[Tasks to carry out]:
**A)** In the article on the Mets' catchers, which team received Matt Harvey in the deal that brought Devin Mesoraco to New York?
**B)** Retype a passage from the article on the Mets' catchers word for word, starting at "Going into the" and ending at "weeks of action.".

[Text under study]:
● ● ● ●

Going into the season, the New York Mets expected a platoon of Travis d’Arnaud and Kevin Plawecki to hold down the fort behind the plate. Fate threw a wrench in those plans when d’Arnaud suffered a torn UCL in his right elbow in early April. On the same day the club announced that d’Arnaud needed Tommy John surgery and would miss the rest of the season, Plawecki broke his hand after being hit by a pitch and was forced to miss six weeks of action.
With the prospect of the ineffective Jose Lobaton and the inexperienced Tomas Nido bearing the brunt of the catching responsibilities, the team acquired veteran Devin Mesoraco in a deal that sent starter Matt Harvey to the Cincinnati Reds. At the time of the trade, Mesoraco was 9-for-41 in 18 games for the Reds with a 71 wRC+, a .122 ISO, and a .630 OPS. At that point in the season, Mets catchers had posted a National League-worst .167 batting average and .083 ISO while ranking fourth from the bottom with a 57 wRC+.
The trade paid immediate dividends for the Mets. Mesoraco hit five home runs in his first 15 games with the club and posted a .989 OPS and a 167 wRC+ during that time, which gave the club their first measurable offensive production from the catcher position all year. His playing time and production diminished somewhat once Plawecki returned in late May, but he still posted a commendable 116 wRC+, .207 ISO, and .775 OPS in 40 games with the Mets through July 9.
Things took a turn for Mesoraco in the second half as he struggled to produce at the level he had earlier in his Mets tenure and suffered a neck injury that limited his time on the field. Following the All-Star break, he entered into a more traditional platoon with Plawecki and started 16 of the team’s next 33 games. In that stretch, Mesoraco went 9-for-52 (.173) with two home runs, a 57 wRC+, a .154 ISO, and a .606 OPS.

● ● ● ●

[Excerpted records]:

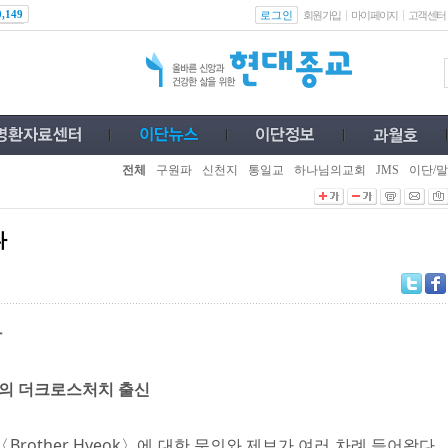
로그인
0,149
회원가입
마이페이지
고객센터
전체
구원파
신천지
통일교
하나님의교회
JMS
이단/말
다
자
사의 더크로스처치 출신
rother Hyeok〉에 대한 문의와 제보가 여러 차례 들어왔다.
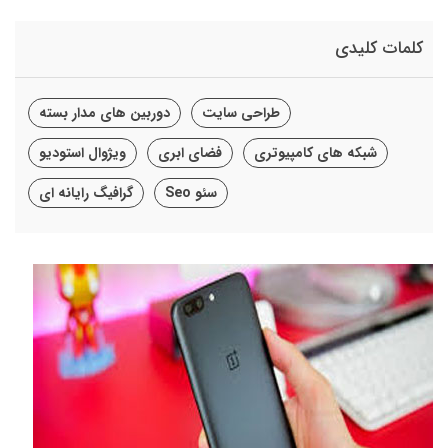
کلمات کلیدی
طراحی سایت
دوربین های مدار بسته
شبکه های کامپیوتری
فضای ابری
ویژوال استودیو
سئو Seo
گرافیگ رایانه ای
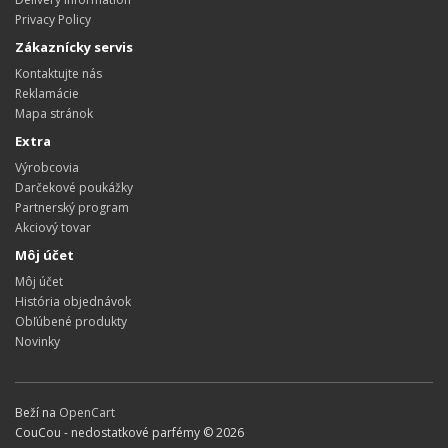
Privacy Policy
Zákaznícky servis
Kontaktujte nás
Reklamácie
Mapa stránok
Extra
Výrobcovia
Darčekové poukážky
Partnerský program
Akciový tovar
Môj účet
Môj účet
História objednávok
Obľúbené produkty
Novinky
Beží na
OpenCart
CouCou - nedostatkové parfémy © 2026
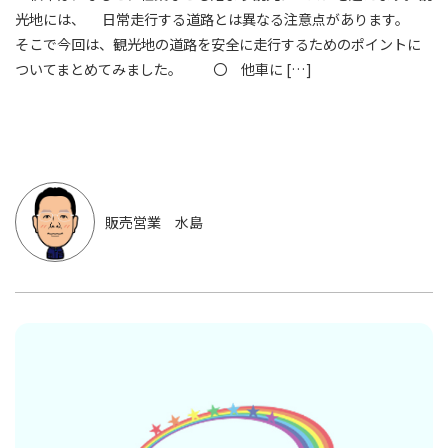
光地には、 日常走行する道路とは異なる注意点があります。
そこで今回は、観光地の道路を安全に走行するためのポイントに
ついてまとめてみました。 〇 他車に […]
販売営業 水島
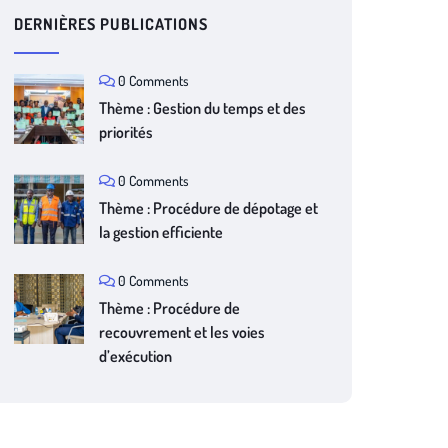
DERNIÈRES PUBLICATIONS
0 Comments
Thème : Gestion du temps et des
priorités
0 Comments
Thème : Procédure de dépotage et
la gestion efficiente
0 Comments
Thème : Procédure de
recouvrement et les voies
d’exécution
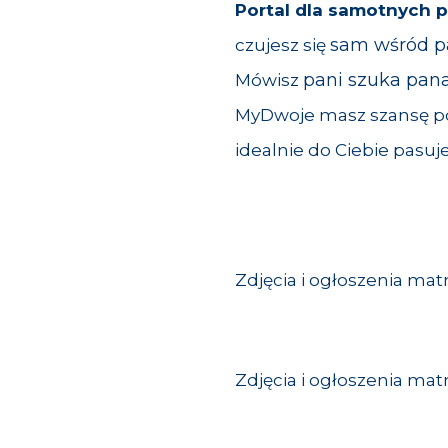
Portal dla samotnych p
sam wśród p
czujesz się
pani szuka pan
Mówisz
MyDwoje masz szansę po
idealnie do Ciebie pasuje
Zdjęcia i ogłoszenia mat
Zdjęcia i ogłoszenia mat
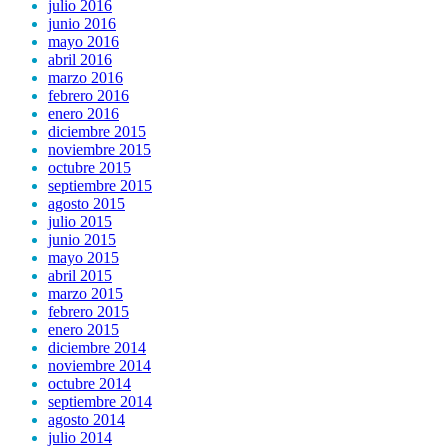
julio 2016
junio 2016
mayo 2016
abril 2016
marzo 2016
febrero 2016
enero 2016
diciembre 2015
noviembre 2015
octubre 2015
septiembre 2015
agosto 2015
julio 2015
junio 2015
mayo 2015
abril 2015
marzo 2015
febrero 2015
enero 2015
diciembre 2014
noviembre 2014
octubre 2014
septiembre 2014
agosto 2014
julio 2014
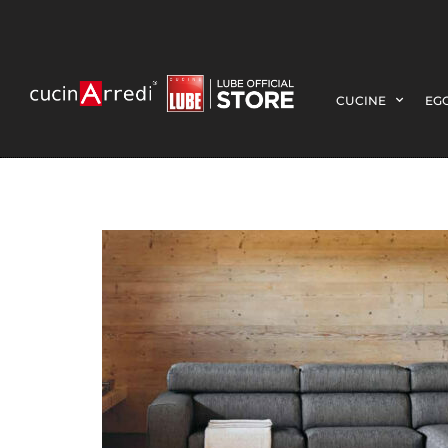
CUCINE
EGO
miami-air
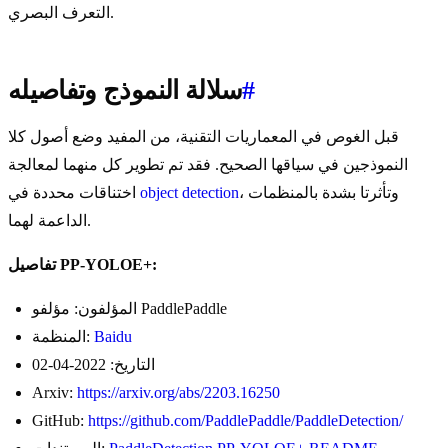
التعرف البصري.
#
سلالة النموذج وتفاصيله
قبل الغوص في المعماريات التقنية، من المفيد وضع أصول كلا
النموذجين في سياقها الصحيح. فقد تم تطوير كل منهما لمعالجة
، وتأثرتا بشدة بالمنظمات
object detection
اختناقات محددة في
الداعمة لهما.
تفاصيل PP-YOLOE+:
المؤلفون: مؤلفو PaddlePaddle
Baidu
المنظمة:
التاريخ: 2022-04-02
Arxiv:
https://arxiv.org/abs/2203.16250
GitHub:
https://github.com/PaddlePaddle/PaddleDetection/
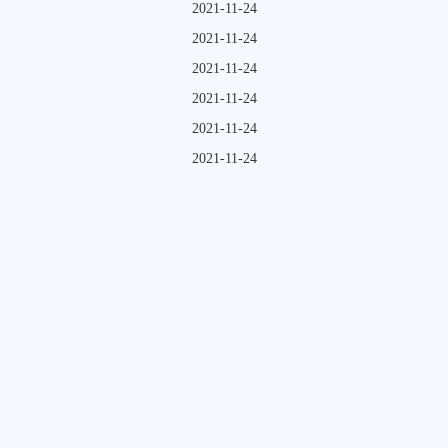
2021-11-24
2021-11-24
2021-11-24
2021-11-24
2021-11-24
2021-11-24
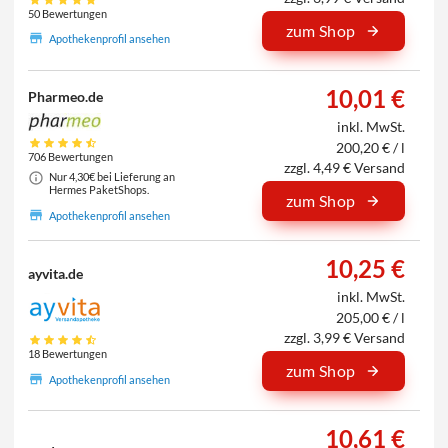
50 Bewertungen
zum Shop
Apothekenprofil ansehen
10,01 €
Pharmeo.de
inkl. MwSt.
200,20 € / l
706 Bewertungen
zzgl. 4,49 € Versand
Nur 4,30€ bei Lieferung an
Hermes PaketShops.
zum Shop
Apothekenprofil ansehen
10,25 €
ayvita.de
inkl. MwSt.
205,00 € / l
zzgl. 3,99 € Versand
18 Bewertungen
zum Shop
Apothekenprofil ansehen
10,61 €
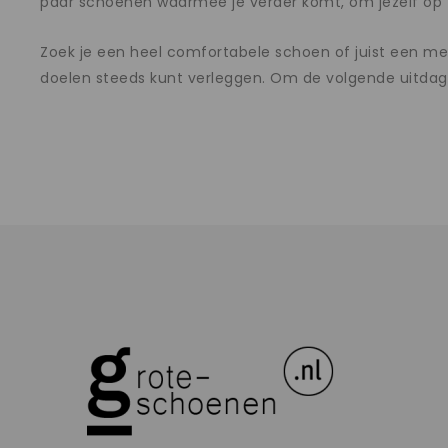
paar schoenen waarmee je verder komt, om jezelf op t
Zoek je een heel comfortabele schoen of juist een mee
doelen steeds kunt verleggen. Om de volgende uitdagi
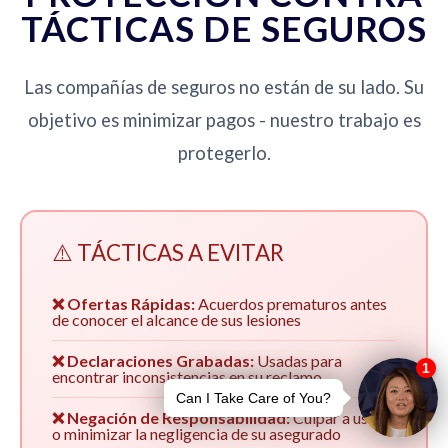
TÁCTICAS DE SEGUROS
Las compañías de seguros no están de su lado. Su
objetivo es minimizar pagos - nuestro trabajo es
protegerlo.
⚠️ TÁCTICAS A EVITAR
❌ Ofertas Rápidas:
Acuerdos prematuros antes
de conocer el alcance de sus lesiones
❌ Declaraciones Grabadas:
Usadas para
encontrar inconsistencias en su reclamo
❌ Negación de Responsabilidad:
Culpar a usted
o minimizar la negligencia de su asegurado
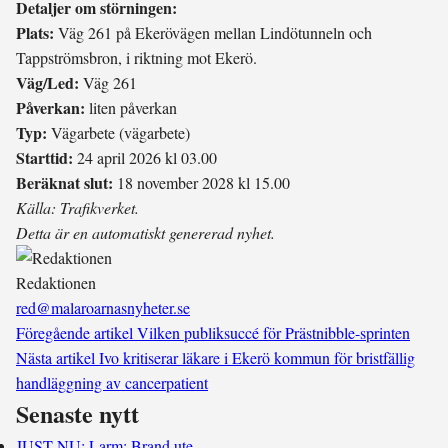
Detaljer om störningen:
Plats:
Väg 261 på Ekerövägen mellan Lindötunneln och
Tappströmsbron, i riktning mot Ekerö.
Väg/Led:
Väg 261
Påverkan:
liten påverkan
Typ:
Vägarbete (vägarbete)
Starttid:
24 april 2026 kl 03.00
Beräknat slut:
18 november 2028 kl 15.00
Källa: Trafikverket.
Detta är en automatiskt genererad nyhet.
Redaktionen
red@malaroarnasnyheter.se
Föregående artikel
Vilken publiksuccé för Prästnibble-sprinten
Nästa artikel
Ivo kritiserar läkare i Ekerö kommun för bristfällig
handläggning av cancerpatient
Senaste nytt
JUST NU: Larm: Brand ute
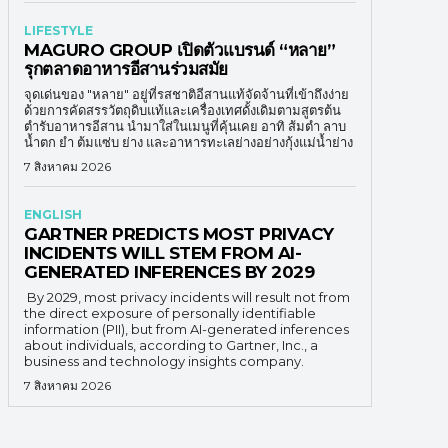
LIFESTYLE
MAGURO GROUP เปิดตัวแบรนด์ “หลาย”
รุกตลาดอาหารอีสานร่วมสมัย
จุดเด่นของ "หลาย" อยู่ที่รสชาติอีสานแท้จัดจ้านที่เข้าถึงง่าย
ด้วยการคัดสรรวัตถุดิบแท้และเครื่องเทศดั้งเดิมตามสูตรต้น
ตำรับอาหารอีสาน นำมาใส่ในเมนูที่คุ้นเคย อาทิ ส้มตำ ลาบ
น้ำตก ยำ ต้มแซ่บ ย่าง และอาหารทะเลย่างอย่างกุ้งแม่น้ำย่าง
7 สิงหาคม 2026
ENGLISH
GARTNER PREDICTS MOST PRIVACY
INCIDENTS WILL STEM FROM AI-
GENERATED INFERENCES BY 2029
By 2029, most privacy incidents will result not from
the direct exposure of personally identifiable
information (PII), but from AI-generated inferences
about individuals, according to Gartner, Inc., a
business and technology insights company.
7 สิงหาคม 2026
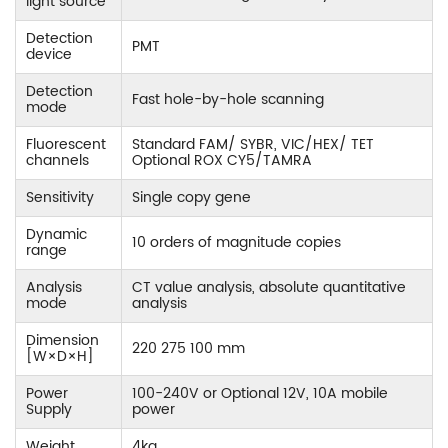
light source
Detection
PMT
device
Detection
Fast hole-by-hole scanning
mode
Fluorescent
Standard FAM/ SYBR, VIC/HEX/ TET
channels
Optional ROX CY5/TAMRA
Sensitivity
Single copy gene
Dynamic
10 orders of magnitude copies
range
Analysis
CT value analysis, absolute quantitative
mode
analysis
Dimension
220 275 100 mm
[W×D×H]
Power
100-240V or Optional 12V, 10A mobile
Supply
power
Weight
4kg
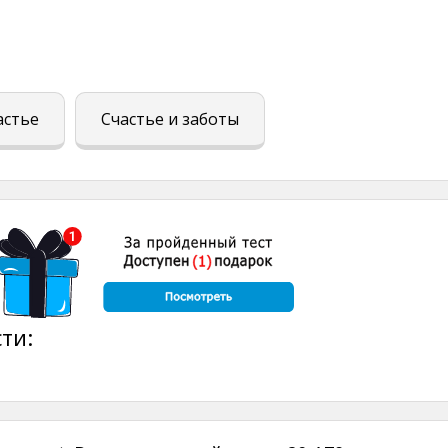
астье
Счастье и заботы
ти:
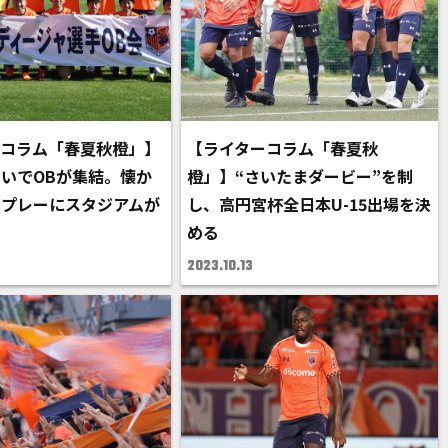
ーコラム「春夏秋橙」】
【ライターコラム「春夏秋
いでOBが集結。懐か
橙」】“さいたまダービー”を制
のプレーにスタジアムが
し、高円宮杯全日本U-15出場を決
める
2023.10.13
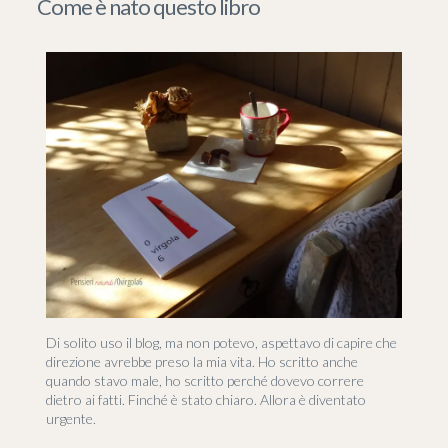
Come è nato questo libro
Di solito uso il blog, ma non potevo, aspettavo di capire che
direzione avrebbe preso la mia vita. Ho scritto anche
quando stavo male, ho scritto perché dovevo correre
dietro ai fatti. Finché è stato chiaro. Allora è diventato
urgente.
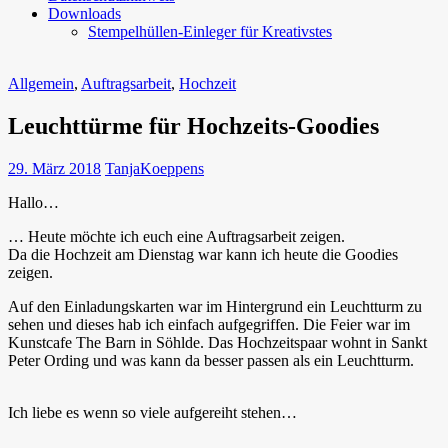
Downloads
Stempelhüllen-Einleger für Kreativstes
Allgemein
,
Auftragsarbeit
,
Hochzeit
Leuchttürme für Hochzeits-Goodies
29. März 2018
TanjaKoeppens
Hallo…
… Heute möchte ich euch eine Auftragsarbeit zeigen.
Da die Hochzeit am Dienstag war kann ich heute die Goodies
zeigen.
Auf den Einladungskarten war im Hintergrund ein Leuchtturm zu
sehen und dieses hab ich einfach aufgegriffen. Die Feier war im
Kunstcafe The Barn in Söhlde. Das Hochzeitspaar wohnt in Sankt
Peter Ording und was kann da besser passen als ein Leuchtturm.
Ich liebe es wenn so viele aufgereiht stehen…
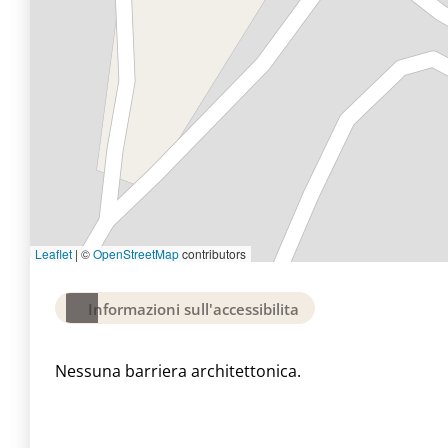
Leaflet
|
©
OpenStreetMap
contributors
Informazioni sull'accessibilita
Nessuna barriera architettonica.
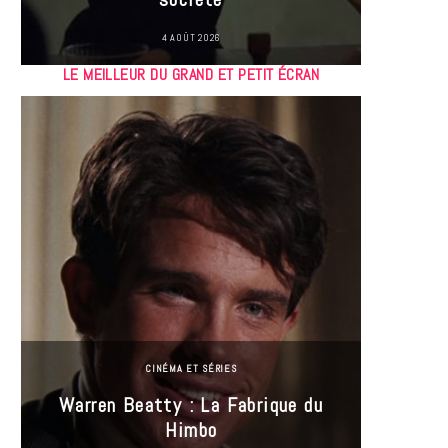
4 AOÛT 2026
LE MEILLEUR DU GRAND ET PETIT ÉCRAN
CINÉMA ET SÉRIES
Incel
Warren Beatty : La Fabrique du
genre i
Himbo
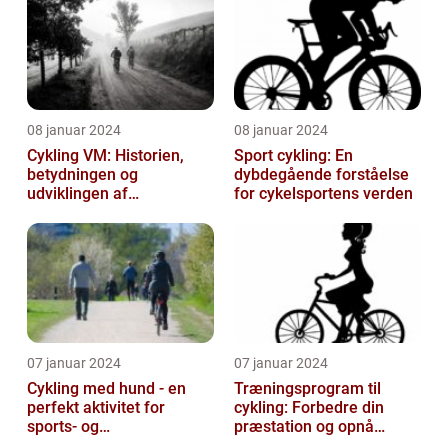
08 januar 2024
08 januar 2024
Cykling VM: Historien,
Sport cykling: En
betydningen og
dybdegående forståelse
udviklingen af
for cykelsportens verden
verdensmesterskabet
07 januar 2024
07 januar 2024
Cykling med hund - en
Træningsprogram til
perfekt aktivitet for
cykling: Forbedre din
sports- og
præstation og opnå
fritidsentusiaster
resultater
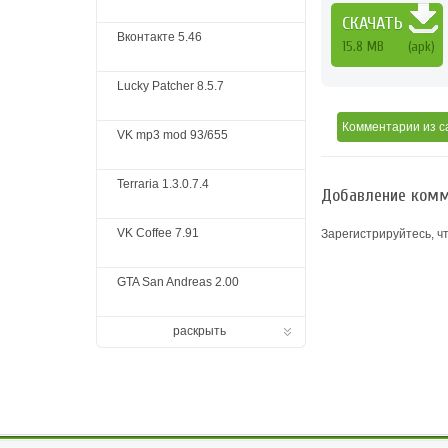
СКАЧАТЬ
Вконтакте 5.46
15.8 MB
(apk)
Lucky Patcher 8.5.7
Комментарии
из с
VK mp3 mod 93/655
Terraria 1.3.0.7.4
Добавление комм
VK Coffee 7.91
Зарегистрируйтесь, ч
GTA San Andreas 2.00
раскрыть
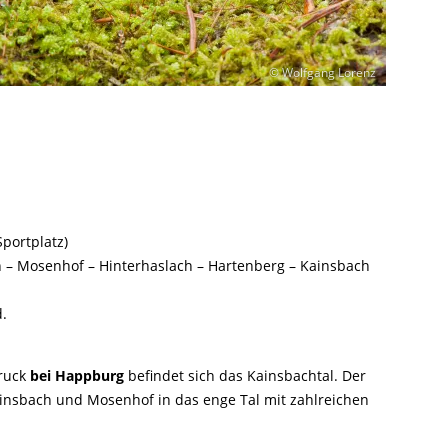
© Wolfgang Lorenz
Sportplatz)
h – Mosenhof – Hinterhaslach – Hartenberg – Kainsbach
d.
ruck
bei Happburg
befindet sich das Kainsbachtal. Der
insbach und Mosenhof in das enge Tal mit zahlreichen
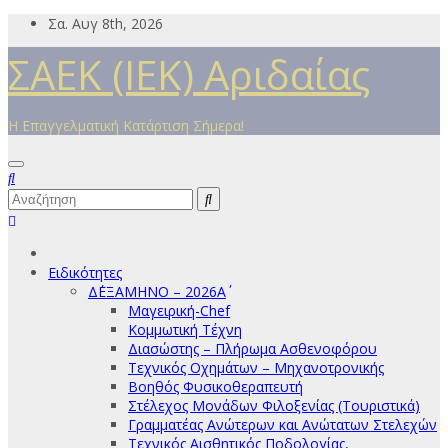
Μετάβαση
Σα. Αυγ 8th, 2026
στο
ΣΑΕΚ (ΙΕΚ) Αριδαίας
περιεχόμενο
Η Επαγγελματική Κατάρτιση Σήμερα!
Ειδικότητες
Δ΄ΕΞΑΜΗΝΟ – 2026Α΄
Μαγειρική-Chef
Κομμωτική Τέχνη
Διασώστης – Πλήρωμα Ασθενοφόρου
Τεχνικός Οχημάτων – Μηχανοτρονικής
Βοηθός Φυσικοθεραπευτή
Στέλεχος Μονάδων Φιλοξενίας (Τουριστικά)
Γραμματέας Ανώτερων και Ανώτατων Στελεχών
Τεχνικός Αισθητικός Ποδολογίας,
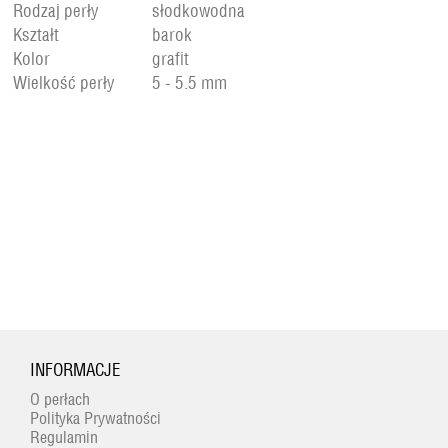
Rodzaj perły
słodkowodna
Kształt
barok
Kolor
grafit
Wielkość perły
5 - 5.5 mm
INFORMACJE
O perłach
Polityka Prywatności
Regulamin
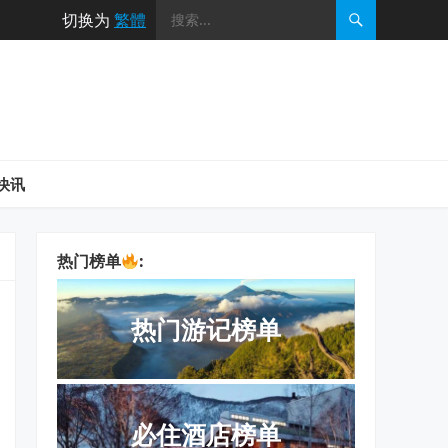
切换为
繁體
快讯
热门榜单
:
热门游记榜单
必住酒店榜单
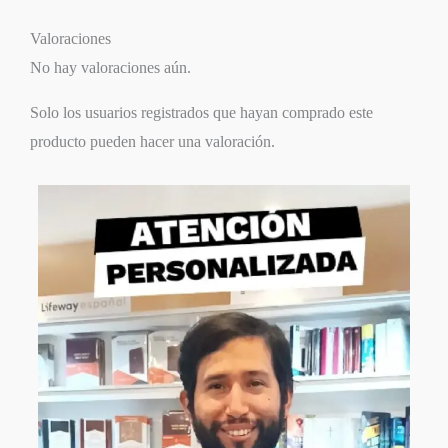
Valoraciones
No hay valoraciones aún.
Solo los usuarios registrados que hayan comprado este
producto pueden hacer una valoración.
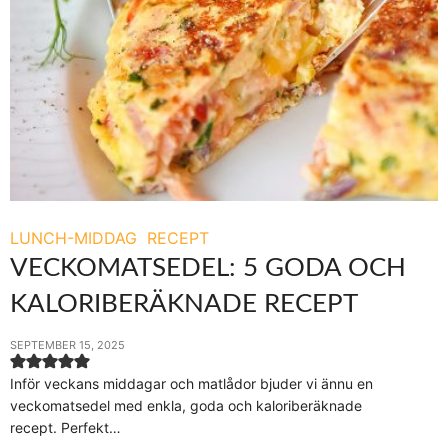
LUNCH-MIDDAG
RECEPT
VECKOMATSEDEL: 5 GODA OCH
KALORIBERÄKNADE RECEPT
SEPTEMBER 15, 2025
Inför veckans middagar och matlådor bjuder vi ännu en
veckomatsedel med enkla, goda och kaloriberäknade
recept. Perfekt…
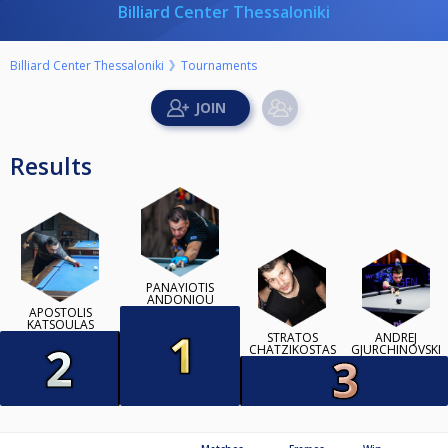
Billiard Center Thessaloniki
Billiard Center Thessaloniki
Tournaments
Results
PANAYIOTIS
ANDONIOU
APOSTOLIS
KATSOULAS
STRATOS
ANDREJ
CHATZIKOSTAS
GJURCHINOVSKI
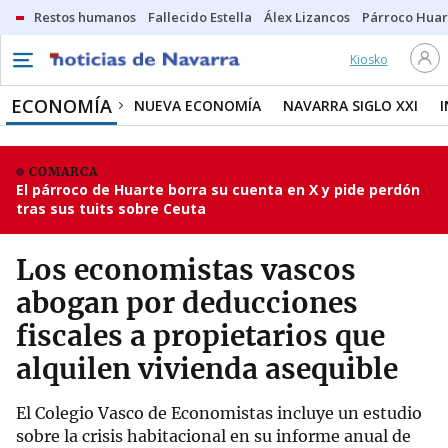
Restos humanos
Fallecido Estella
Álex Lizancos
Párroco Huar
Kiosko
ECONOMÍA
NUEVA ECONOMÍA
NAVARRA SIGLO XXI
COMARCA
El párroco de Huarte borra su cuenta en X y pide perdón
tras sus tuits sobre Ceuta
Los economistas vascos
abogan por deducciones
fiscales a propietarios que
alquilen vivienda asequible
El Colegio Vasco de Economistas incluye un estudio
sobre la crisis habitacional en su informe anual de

● ● ● ●

[Exercise solutions]:
**A)** The Cincinnati Reds.

**B)**
Going into the season, the New York Mets expected a platoon of Travis d’Arnaud and Kevin Plawecki to hold down the fort behind the plate. Fate threw a wrench in those plans when d’Arnaud suffered a torn UCL in his right elbow in early April. On the same day the club announced that d’Arnaud needed Tommy John surgery and would miss the rest of the season, Plawecki broke his hand after being hit by a pitch and was forced to miss six weeks of action.